Alternative work visa routes and specialist occupations
There are a range of other visa routes available for working in the UK, such as the Start-up and Innovator visas. There are also visa routes for further specialist occupations, including ministers of religion, sportspeople and creatives.
To be eligible for the Student visa, you will need to demonstrate:
- you have been offered a place on a course by a Home Office-licensed Student sponsor
- you can speak, read, write and understand English
- you have enough money to support yourself and pay for your course
- you genuinely intend to study in the UK
There is a separate Child Student visa for child students aged between 4 to 17 years old who wish to study at an independent school.
Family members of EU/EEA/Swiss citizens coming to the UK from January 2021:
- EU, EEA, and Swiss citizens can travel to the UK for holidays or short trips for up to 6 months without a visa. You can cross the UK border using a valid passport which should be valid for the whole time you are in the UK.
Until the 1st of October 2021, you can also use your EU, EEA, Swiss national ID to enter the UK.
You can continue to use your national ID card to enter the UK until at least 31 December 2025 if you:
– have settled or pre-settled status under the EU Settlement Scheme
– have an EU Settlement Scheme family permit
– have a frontier worker permit
– are an S2 Healthcare Visitor
– are a Swiss Service Provider
If you’re a non-EEA family member of an EU, EEA or Swiss citizen
You need a valid national passport, and one of the following:
– an EU Settlement Scheme family permit
– a UK-issued EEA family permit (see below)
– a UK-issued biometric residence card
- You can join your EU, EEA or Swiss citizen family member if they started living in the UK by 31 December 2020. They need to apply for settled/pre-settled status too.
The EU, EEA or Swiss nationals can apply to the EU Settlement Scheme from outside the UK if they hold a biometric document (either a valid passport or identity card)

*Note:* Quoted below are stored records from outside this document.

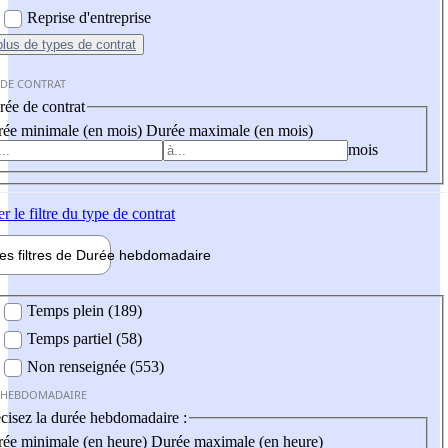
Reprise d'entreprise
plus
de types de contrat
 DE CONTRAT
ée de contrat
ée minimale (en mois)
Durée maximale (en mois)
mois
er
le filtre du type de contrat
les filtres de
Durée hebdo
madaire
 hebdomadaire
Temps plein (189)
Temps partiel (58)
Non renseignée (553)
 HEBDOMADAIRE
cisez la durée hebdomadaire :
ée minimale (en heure)
Durée maximale (en heure)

Non-EU nationals can apply to the EU Settlement Scheme from outside the UK if you hold relevant UK document, for example:
-a residence card
-a permanent residence card
-a derivative residence card
Otherwise, you will need to apply for an EU Settlement Scheme family permit to come to the UK. Once you’re in the UK you can apply to the EU Settlement Scheme.
If you arrive in the UK on or after 1 April 2021, you must apply to the EU Settlement Scheme within 3 months of the date you arrive in the UK.

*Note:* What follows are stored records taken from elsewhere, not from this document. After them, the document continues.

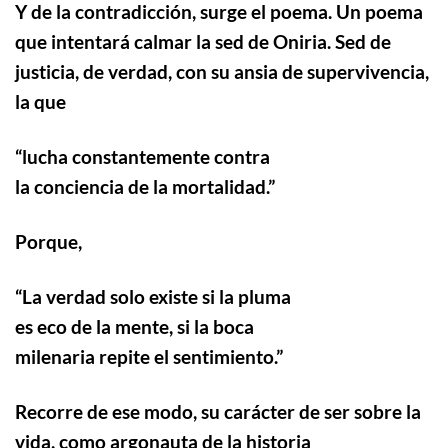
Y de la contradicción, surge el poema. Un poema
que intentará calmar la sed de Oniria. Sed de
justicia, de verdad, con su ansia de supervivencia,
l
a
que
“
lucha constantemente contra
la conciencia de la mortalidad.”
Porque,
“
La verdad solo existe si la pluma
es eco de la mente, si la boca
milenaria repite el sentimiento.”
Recorre de ese modo, su carácter de ser sobre la
vida, como argonauta de la historia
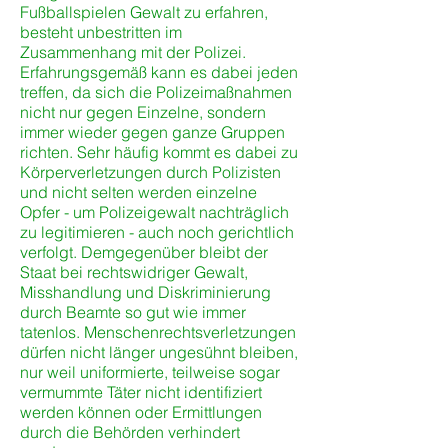
Fußballspielen Gewalt zu erfahren,
besteht unbestritten im
Zusammenhang mit der Polizei.
Erfahrungsgemäß kann es dabei jeden
treffen, da sich die Polizeimaßnahmen
nicht nur gegen Einzelne, sondern
immer wieder gegen ganze Gruppen
richten. Sehr häufig kommt es dabei zu
Körperverletzungen durch Polizisten
und nicht selten werden einzelne
Opfer - um Polizeigewalt nachträglich
zu legitimieren - auch noch gerichtlich
verfolgt. Demgegenüber bleibt der
Staat bei rechtswidriger Gewalt,
Misshandlung und Diskriminierung
durch Beamte so gut wie immer
tatenlos. Menschenrechtsverletzungen
dürfen nicht länger ungesühnt bleiben,
nur weil uniformierte, teilweise sogar
vermummte Täter nicht identifiziert
werden können oder Ermittlungen
durch die Behörden verhindert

You can apply if you’re a family member of an Irish citizen, even though they do not need to.
- Eligible close family members* who would like to join their EU, EEA or Swiss family members in the UK for more than 6 months and do not have a biometric document need to apply for an EU Settlement Scheme Family Permit.

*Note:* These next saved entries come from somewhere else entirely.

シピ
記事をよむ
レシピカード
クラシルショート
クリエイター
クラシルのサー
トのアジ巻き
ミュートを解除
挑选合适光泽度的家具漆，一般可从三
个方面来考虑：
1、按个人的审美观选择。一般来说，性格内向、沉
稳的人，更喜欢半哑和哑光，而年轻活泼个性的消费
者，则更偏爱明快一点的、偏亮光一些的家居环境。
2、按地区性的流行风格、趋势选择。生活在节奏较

* Eligible family members are:
– spouse, civil partner, unmarried partner,
– children, grandchildren under 21 years old
– dependant children or grandchildren of any age
– dependant parent or grandparent
(Please note that your family relationship must have started by 31 December 2020)
Documents you must provide:
– a valid passport or a national ID
– evidence of your relationship to your EEA family member, for example, a marriage certificate, civil partnership certificate or birth certificate
If the EU, EEA or Swiss citizen family member you are joining has settled/pre-settled status you must provide their application number.
If they have not applied to the EU Settlement Scheme you must provide both:
– their valid EU, EEA or Swiss passport or national identity card
– evidence that they would be eligible for the EU Settlement Scheme if they had applied
You’ll have to show that they meet the other eligibility criteria for the EUSS even if they cannot apply – for example, if they have British as well as EU, EEA or Swiss citizenship.